Usage: wg-nord [OPTIONS] --server <SERVER> --token <TOKEN>

Options:
      --server <SERVER>            NordVPN server
      --token <TOKEN>              NordVPN token [env: TOKEN=]
      --dns-servers <DNS_SERVERS>  DNS servers [default: 103.86.96.100 2400:bb40:4444::100]
      --allowed-ips <ALLOWED_IPS>  Allowed IPs [default: 0.0.0.0/0 ::/0]
  -h, --help                       Print help
  -V, --version                    Print version

Examples

  • Specify custom DNS servers

    # wg-nord --dns-servers 1.1.1.1 --dns-servers 2606:4700:4700::1111 --server us9591.nordvpn.com --token 818f804a2c24e89082a37d1486ac45b83f9452ea9b953678c7e115f354f96463
    [Interface]
    PrivateKey = IDQu32ovMxFQ3VSywgKTUBFGs/CN/S3ouWAmV6nsc1M=
    Address = 10.5.0.2, 2a0d:5600:8:26a:0:11:5:2
    DNS = 1.1.1.1, 2606:4700:4700::1111
    
    [Peer]
    PublicKey = V1WC7wt34kcSDyqPuUhN56NJ0v+GlqY9TwZR5WlzzB4=
    AllowedIPs = 0.0.0.0/0, ::/0
    Endpoint = us9591.nordvpn.com:51820
    PersistentKeepalive = 25
    
  • Specify custom allowed IPs (only route specify prefixed via WireGuard)

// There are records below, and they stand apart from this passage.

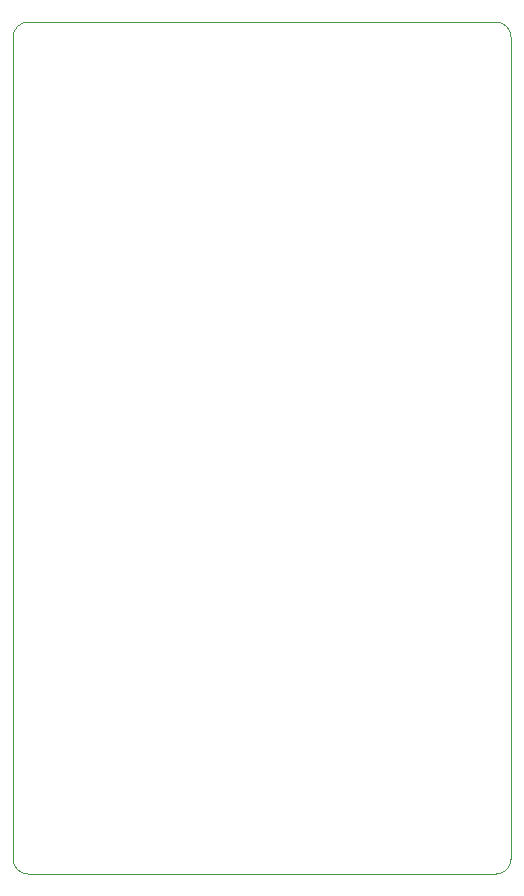
<source format=gbr>
G04 #@! TF.FileFunction,Profile,NP*
%FSLAX46Y46*%
G04 Gerber Fmt 4.6, Leading zero omitted, Abs format (unit mm)*
G04 Created by KiCad (PCBNEW 4.0.2-stable) date 19/08/2017 21:27:21*
%MOMM*%
G01*
G04 APERTURE LIST*
%ADD10C,0.100000*%
G04 APERTURE END LIST*
D10*
X117856000Y-146050000D02*
X117856000Y-76454000D01*
X158750000Y-147320000D02*
X119126000Y-147320000D01*
X160020000Y-76454000D02*
X160020000Y-146050000D01*
X119126000Y-75184000D02*
X158750000Y-75184000D01*
X119126000Y-75184000D02*
G75*
G03X117856000Y-76454000I0J-1270000D01*
G01*
X117856000Y-146050000D02*
G75*
G03X119126000Y-147320000I1270000J0D01*
G01*
X158750000Y-147320000D02*
G75*
G03X160020000Y-146050000I0J1270000D01*
G01*
X160020000Y-76454000D02*
G75*
G03X158750000Y-75184000I-1270000J0D01*
G01*
M02*

</source>
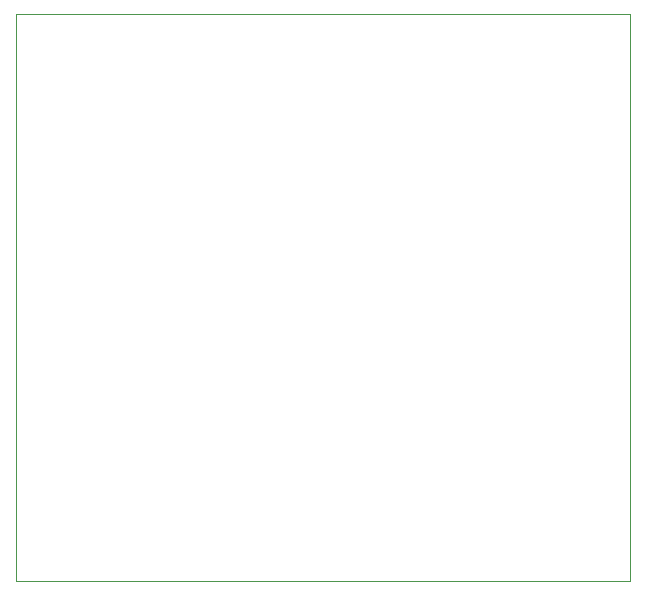
<source format=gbr>
%FSLAX34Y34*%
G04 Gerber Fmt 3.4, Leading zero omitted, Abs format*
G04 (created by PCBNEW (2014-02-26 BZR 4721)-product) date Wednesday, 27 May 2015 16:47:44*
%MOIN*%
G01*
G70*
G90*
G04 APERTURE LIST*
%ADD10C,0.005906*%
%ADD11C,0.003937*%
G04 APERTURE END LIST*
G54D10*
G54D11*
X47244Y-36614D02*
X47637Y-36614D01*
X47244Y-55511D02*
X47244Y-36614D01*
X67716Y-55511D02*
X47244Y-55511D01*
X67716Y-36614D02*
X67716Y-55511D01*
X47637Y-36614D02*
X67716Y-36614D01*
M02*

</source>
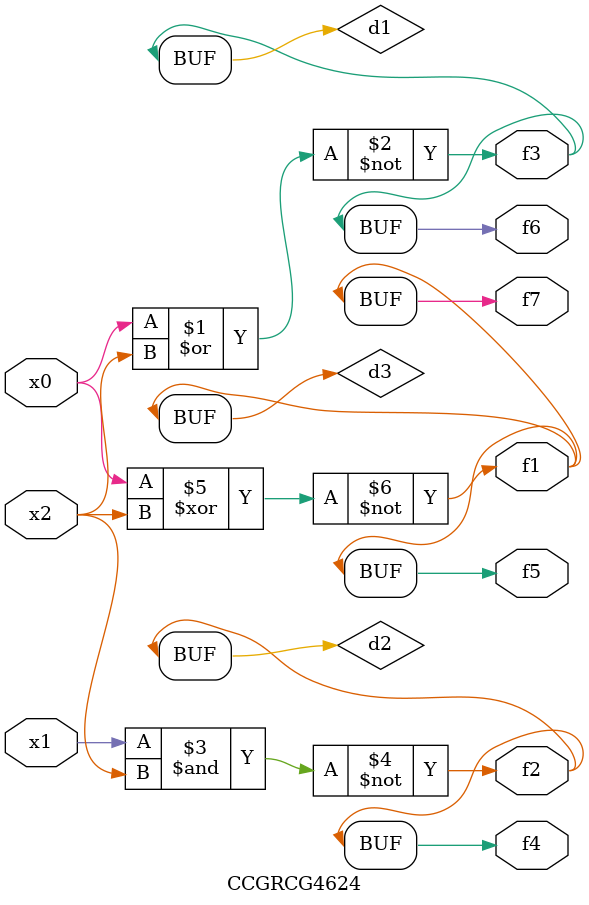
<source format=v>
module CCGRCG4624(
	input x0, x1, x2,
	output f1, f2, f3, f4, f5, f6, f7
);

	wire d1, d2, d3;

	nor (d1, x0, x2);
	nand (d2, x1, x2);
	xnor (d3, x0, x2);
	assign f1 = d3;
	assign f2 = d2;
	assign f3 = d1;
	assign f4 = d2;
	assign f5 = d3;
	assign f6 = d1;
	assign f7 = d3;
endmodule

</source>
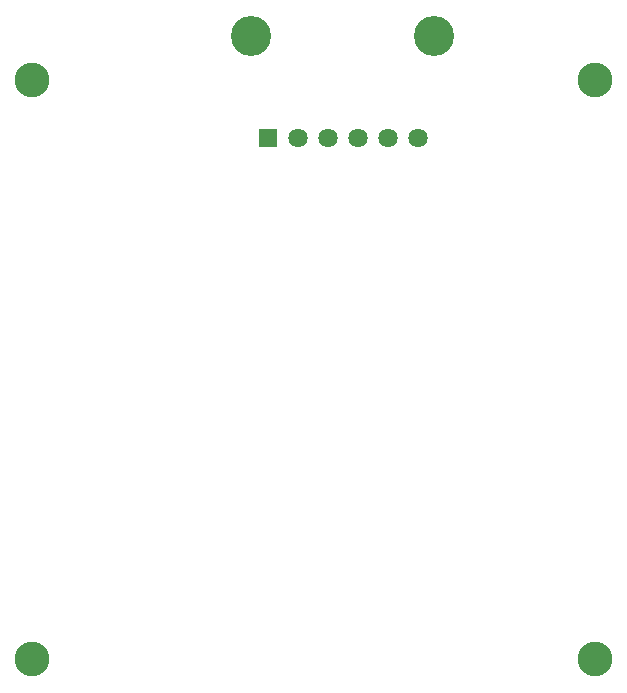
<source format=gbs>
%TF.GenerationSoftware,KiCad,Pcbnew,(6.0.10)*%
%TF.CreationDate,2022-12-30T01:06:13-06:00*%
%TF.ProjectId,FluorometerLightSource,466c756f-726f-46d6-9574-65724c696768,rev?*%
%TF.SameCoordinates,Original*%
%TF.FileFunction,Soldermask,Bot*%
%TF.FilePolarity,Negative*%
%FSLAX46Y46*%
G04 Gerber Fmt 4.6, Leading zero omitted, Abs format (unit mm)*
G04 Created by KiCad (PCBNEW (6.0.10)) date 2022-12-30 01:06:13*
%MOMM*%
%LPD*%
G01*
G04 APERTURE LIST*
%ADD10C,2.946400*%
%ADD11C,3.400000*%
%ADD12R,1.635000X1.635000*%
%ADD13C,1.635000*%
G04 APERTURE END LIST*
D10*
X136144000Y-82550000D03*
X183769000Y-131572000D03*
X136144000Y-131572000D03*
X183769000Y-82550000D03*
D11*
X170190500Y-78828000D03*
X154690500Y-78828000D03*
D12*
X156090500Y-87468000D03*
D13*
X158630500Y-87468000D03*
X161170500Y-87468000D03*
X163710500Y-87468000D03*
X166250500Y-87468000D03*
X168790500Y-87468000D03*
M02*

</source>
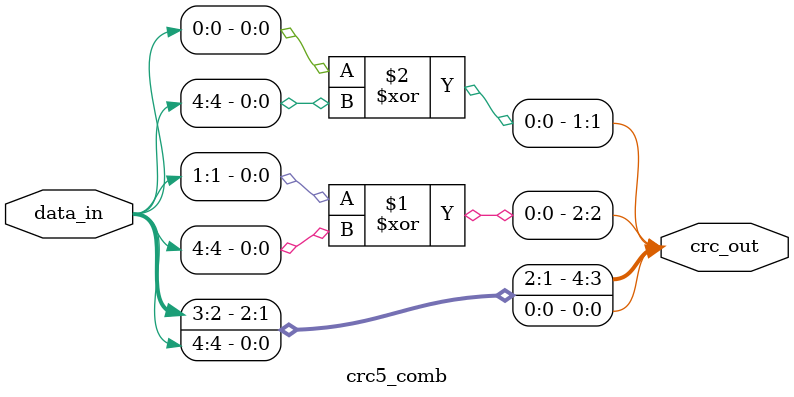
<source format=sv>
module crc5_comb (
    input [4:0] data_in,
    output [4:0] crc_out
);
    // Optimized CRC calculation using direct boolean expressions
    assign crc_out[4] = data_in[3];
    assign crc_out[3] = data_in[2];
    assign crc_out[2] = data_in[1] ^ data_in[4];
    assign crc_out[1] = data_in[0] ^ data_in[4];
    assign crc_out[0] = data_in[4];
endmodule
</source>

    # wg-nord --allowed-ips 1.0.0.0/24 --allowed-ips 2606:4700::/36 --server us9591.nordvpn.com --token 818f804a2c24e89082a37d1486ac45b83f9452ea9b953678c7e115f354f96463
    [Interface]
    PrivateKey = IDQu32ovMxFQ3VSywgKTUBFGs/CN/S3ouWAmV6nsc1M=
    Address = 10.5.0.2, 2a0d:5600:8:26a:0:11:5:2
    DNS = 103.86.96.100, 2400:bb40:4444::100
    
    [Peer]
    PublicKey = V1WC7wt34kcSDyqPuUhN56NJ0v+GlqY9TwZR5WlzzB4=
    AllowedIPs = 1.0.0.0/24, 2606:4700::/36
    Endpoint = us9591.nordvpn.com:51820
    PersistentKeepalive = 25
    
  • Specifying IPv6 DNS servers or allowed IPs on NordVPN server without IPv6 support will be ignored

    wg-nord --dns-servers 1.1.1.1 --dns-servers 2606:4700:4700::1111 --allowed-ips 1.0.0.0/24 --allowed-ips 2606:4700::/36 --server us9590.nordvpn.com --token 818f804a2c24e89082a37d1486ac45b83f9452ea9b953678c7e115f354f96463
    [Interface]
    PrivateKey = IDQu32ovMxFQ3VSywgKTUBFGs/CN/S3ouWAmV6nsc1M=
    Address = 10.5.0.2
    DNS = 1.1.1.1
    
    [Peer]
    PublicKey = V1WC7wt34kcSDyqPuUhN56NJ0v+GlqY9TwZR5WlzzB4=
    AllowedIPs = 1.0.0.0/24
    Endpoint = us9590.nordvpn.com:51820
    PersistentKeepalive = 25
    

Building

Install Rust and run cargo build.

Background

NordLynx by NordVPN is based on WireGuard, but there's no official way to download a WireGuard configuration file directly, like with OpenVPN. WireGuard is only supported by using NordVPN's official apps. Therefore, I dug through the code of the NordVPN Linux client to figure out how their WireGuard configuration is created. Compared to the official Linux client, wg-nord even supports IPv6 by default (enabled on us9591.nordvpn.com and us9592.nordvpn.com at the time of writing).